La pérdida. Es una buena manera de definirlo. No hemos roto. No ha muerto. Solamente nos hemos perdido.
—A veces eres tan sabia que me apabullas.
—La puta ama. Gandalf el Gris, lo que yo te diga. Y déjame decirte una frase suya en la primera peli: «Solo tú puedes decidir qué hacer con el tiempo que se te ha dado».
Bea sonríe y aplaude cuando la maleta queda vacía de nuevo. Voy al baño con todas las cosas y las voy colocando. Ella entra y, después de mirarme unos minutos, me abraza por detrás, apoyando la mejilla en mi espalda.
—La vida sigue, Silvia. Para ti y para todos los que te queremos. Volverás a reírte a carcajadas, volverás a querer emborracharte con tequila y un día volverás a enamorarte.
Me giro y la miro. Cree de verdad en lo que dice. Solo me gustaría tener la misma fe que ella.
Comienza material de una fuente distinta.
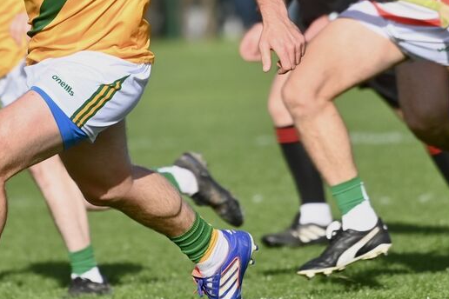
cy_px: -45
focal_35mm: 837
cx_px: 117
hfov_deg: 2.5
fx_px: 10438
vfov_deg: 1.6
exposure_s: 1/4000
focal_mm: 360
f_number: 5.6
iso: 800
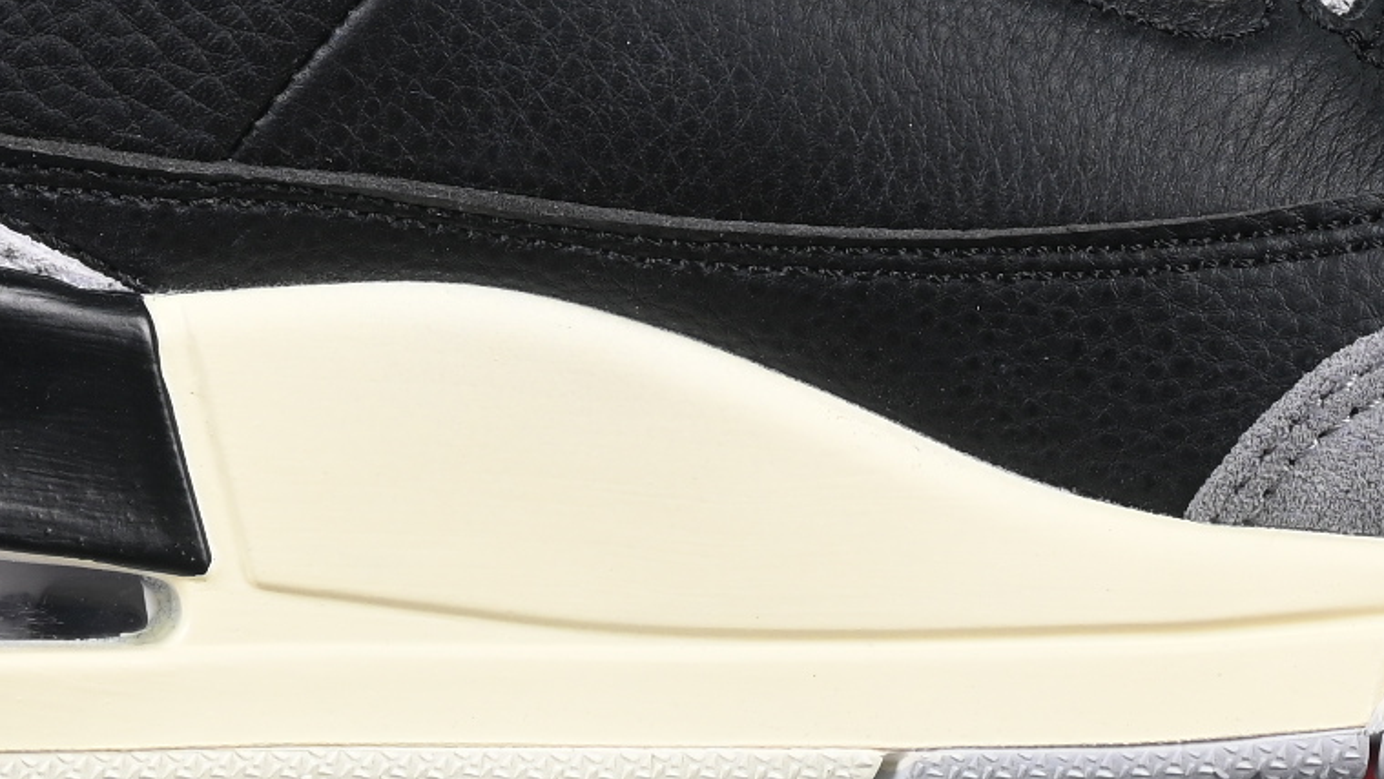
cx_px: 554
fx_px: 10569
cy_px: -252
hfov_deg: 7.5
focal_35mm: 288
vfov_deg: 4.2
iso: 160
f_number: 6.3
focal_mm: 50
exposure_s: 1/60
Ahora comprendo la sensación que llenaba a Gabriel cuando yo creía que iba a mejorar y él… no.
Respiro hondo, asiento y voy al salón, donde abro la botella de tequila y saco dos vasos de chupito. Sirvo el alcohol y las dos brindamos.
—Por nosotras —digo yo.
—Por el futuro —responde Bea—. Y por El señor de los anillos.
Y dentro de mi habitación suena «Nothing else matters». Y… no. Nada más importa ya.